Bryan was born to a Baptist father and Methodist mother but was baptized a Presbyterian at age 14. He was elected to the U.S. House of Representatives in 1890, his first elected office. High tariffs and record federal spending wrecked the economy in the 1890s, and a grassroots party called the Populists was born in the Plains. The most contentious issue of the decade was the nation's monetary system: Easterners endorsed the gold standard, and debtors supported a bimetal standard of gold and silver, a 16:1 ratio which would ease inflation's burden on debtors. Making matters worse for the lower classes in this period was when the Supreme Court ruled that a federal income tax was unconstitutional in 1895 -- the Sixteenth Amendment reversed the Court's decision in 1913.

The Democrats rejected President Grover Cleveland, who supported the gold standard, for reelection and instead nominated Bryan for president in 1896, and at age 36 was the youngest presidential candidate in history of the major parties. Bryan delivered his infamous "Cross of Gold Speech" at the 1896 Democratic National Convention, where he chastised Eastern banks and creditors for making huge profits at the expense of laborers. "Having behind us the producing masses of this nation and the world, supported by the commercial interests, the laboring interests and the toilers everywhere, we will answer their demand for a gold standard by saying to them: You shall not press down upon the brow of labor this crown of thorns, you shall not crucify mankind upon a cross of gold." He also picked up the support of the Populists and pro-silver Republicans, riding a wave of popularity in the West and South. Yet, urban Democrats and most major newspapers didn't support Bryan, and the Republicans, spearheaded by Mark Hannah and their candidate Ohio Gov. William McKinley, derided Bryan as a fanatic supported by anarchists and that the Democratic Party had been conquered by the Populist Party. Bryan lost 271-176 in the Electoral College. After the loss, Bryan supported the Spanish-American War but denounced its subsequent American imperialism, and he made that an issue when he was the Democratic nominee for president in 1900, but lost even worse because most Americans supported the idea of the United States being a world power competing with Europe's empires. He served as Woodrow Wilson's secretary of state for two years but was conspicuously ill-suited for the job.

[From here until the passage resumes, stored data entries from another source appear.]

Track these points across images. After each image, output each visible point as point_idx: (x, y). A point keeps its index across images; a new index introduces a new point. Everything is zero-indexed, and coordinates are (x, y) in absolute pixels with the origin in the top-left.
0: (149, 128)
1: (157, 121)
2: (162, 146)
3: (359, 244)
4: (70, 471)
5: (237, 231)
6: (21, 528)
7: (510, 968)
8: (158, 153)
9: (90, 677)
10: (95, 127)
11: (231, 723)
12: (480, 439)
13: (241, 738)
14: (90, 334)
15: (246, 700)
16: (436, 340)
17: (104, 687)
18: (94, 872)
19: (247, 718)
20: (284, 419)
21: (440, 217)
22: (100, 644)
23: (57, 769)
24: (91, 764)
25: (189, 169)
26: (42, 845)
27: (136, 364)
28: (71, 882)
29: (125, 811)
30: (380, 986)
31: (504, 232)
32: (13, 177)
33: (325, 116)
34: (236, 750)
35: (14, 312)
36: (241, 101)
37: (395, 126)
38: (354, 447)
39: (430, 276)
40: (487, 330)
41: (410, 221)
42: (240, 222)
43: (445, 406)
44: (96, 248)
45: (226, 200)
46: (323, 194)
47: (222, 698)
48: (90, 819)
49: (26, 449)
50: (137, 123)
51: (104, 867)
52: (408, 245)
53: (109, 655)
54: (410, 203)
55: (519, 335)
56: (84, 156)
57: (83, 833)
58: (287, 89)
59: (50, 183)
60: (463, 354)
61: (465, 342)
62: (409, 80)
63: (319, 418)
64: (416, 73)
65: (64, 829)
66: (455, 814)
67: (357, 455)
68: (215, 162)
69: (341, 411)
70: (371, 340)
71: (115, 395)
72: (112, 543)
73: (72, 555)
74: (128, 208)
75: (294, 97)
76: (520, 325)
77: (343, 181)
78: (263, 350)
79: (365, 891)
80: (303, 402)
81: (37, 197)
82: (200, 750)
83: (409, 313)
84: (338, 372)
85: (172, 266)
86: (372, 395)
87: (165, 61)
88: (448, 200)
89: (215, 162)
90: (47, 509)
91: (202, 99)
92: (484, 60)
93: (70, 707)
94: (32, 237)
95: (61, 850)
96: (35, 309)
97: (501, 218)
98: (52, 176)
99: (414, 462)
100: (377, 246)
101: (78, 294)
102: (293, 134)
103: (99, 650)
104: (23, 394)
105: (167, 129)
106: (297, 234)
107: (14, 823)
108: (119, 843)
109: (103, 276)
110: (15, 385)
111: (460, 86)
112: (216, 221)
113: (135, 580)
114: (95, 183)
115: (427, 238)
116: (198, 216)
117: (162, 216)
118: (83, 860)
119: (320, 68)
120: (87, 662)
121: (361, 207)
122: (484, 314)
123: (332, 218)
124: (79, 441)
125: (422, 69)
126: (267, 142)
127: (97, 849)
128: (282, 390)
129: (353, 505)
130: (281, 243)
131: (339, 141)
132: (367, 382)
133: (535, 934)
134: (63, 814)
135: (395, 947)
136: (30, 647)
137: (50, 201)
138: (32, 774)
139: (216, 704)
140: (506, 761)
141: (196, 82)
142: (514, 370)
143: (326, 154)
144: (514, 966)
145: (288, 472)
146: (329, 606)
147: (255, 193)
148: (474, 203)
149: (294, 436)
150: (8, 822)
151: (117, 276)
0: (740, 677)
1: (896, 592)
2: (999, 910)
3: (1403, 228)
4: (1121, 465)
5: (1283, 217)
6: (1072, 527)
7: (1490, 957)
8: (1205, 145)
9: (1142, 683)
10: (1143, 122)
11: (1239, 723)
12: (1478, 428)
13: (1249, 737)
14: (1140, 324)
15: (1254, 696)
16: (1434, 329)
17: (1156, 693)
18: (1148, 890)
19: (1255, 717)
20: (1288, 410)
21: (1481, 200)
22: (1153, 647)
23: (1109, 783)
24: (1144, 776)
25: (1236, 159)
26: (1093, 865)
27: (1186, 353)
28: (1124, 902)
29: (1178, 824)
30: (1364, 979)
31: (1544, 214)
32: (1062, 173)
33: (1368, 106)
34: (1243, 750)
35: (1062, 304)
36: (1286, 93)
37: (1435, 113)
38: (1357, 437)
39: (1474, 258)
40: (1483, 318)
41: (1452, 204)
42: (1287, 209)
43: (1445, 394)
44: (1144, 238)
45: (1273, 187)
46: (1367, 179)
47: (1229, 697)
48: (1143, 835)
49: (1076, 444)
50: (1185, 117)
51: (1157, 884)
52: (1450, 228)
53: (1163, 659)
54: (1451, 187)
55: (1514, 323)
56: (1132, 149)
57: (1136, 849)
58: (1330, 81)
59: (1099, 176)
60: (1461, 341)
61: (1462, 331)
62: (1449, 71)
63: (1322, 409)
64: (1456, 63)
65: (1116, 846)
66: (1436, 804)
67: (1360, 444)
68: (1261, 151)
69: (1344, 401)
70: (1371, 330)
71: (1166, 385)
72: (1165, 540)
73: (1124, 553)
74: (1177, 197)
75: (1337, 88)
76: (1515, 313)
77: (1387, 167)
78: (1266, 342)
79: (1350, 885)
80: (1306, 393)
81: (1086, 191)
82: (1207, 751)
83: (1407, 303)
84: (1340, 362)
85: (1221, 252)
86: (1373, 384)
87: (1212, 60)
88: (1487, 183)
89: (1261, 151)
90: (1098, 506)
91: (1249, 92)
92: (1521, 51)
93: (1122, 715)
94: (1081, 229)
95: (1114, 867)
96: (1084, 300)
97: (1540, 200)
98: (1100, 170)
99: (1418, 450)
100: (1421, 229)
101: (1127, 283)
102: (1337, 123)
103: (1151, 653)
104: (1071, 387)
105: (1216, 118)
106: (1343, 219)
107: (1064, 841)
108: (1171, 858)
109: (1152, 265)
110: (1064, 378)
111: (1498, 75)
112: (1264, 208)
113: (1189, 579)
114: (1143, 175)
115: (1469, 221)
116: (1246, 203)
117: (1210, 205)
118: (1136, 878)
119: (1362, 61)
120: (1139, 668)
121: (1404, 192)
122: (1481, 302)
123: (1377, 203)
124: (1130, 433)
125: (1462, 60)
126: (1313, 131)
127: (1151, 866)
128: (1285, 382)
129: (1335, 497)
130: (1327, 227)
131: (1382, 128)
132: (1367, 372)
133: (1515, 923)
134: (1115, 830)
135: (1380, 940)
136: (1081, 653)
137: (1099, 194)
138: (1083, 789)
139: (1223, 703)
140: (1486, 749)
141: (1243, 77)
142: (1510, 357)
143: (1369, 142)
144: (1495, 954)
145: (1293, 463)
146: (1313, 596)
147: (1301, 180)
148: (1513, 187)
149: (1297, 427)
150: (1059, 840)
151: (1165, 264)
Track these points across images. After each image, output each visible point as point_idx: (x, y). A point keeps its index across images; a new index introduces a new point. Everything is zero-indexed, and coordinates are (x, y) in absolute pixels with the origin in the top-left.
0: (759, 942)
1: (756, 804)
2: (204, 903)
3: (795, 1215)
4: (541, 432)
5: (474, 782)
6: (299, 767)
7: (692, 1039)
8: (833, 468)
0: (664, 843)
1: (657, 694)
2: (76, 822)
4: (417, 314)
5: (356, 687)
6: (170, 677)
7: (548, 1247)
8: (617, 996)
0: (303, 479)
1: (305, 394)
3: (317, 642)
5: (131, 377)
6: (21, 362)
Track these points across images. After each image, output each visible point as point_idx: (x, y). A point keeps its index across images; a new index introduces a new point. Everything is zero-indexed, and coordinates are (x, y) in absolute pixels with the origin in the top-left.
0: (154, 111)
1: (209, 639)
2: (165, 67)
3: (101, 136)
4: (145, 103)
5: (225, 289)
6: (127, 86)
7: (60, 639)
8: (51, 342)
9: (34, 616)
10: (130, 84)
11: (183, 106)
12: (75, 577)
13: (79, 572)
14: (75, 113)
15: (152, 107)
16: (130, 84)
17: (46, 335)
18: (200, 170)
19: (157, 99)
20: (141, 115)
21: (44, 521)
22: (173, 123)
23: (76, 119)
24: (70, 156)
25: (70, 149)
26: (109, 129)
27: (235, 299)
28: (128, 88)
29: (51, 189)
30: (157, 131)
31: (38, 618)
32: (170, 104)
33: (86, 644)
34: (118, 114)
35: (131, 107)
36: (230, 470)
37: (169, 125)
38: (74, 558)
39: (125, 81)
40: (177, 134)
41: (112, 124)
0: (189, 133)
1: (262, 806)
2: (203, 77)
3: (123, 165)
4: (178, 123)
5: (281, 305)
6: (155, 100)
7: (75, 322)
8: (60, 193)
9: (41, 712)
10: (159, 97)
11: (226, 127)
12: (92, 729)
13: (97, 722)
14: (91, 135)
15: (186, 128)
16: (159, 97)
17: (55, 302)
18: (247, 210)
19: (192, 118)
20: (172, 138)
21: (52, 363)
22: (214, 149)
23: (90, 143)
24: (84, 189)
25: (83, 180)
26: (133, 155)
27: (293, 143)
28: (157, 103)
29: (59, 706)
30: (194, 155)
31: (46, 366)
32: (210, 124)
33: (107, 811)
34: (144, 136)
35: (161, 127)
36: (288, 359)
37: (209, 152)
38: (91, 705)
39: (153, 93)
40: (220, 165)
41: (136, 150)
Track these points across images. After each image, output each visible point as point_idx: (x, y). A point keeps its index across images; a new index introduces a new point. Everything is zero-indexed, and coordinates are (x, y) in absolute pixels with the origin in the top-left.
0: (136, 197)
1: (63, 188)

If Bryan was alive today, he'd likely oppose legal abortions, stem-cell research and gay marriage because of his belief in the literal word of Scripture and antiquated stance on science. Yet, he dedicated himself to the Social Gospel movement, which applied Christian teachings to resolving the social problems of alcohol, crime, poverty, drugs, war, segregation and poor public education. Bryan also founded "The Commoner" weekly magazine to promote the Progressive agenda of regulating the railroads and dismantling monopolies and trusts; Bryan even called for the nationalization of the railroads for a time.

Whether Darwinism was accurate was irrelevant to Bryan. In his speeches in the years preceding the Scopes trial, Bryan decried Social Darwinism, which adopted the "survival of the fittest" tenant of evolution to explain and defend a strict class society, and how he believed Darwinism led to atheism, Bolshevism, social selfishness, and class and racial segregation; "if a person is poor and unable to work, why should I help him if it's `survival of the fittest' "? was the prevailing sentiment Bryan feared. This pseudoscience of "eugenics," the belief of a genetic superiority based on nationality or race, would prevail until the rise of the Nazis.

Bryan died five days after the Scopes trial ended, and left behind a legacy of his political celebrity as an orator and populist than his actual accomplishments in office. "The Great Commoner" would certainly agree with former vice presidential candidate John Edwards' talk of "two Americas" -- the well-to-do and the destitute -- and Virginia Sen.-elect Jim Webb's talk of "three Americas" -- a wealthy upper class, a squeezed middle class and the threat of a permanent underclass.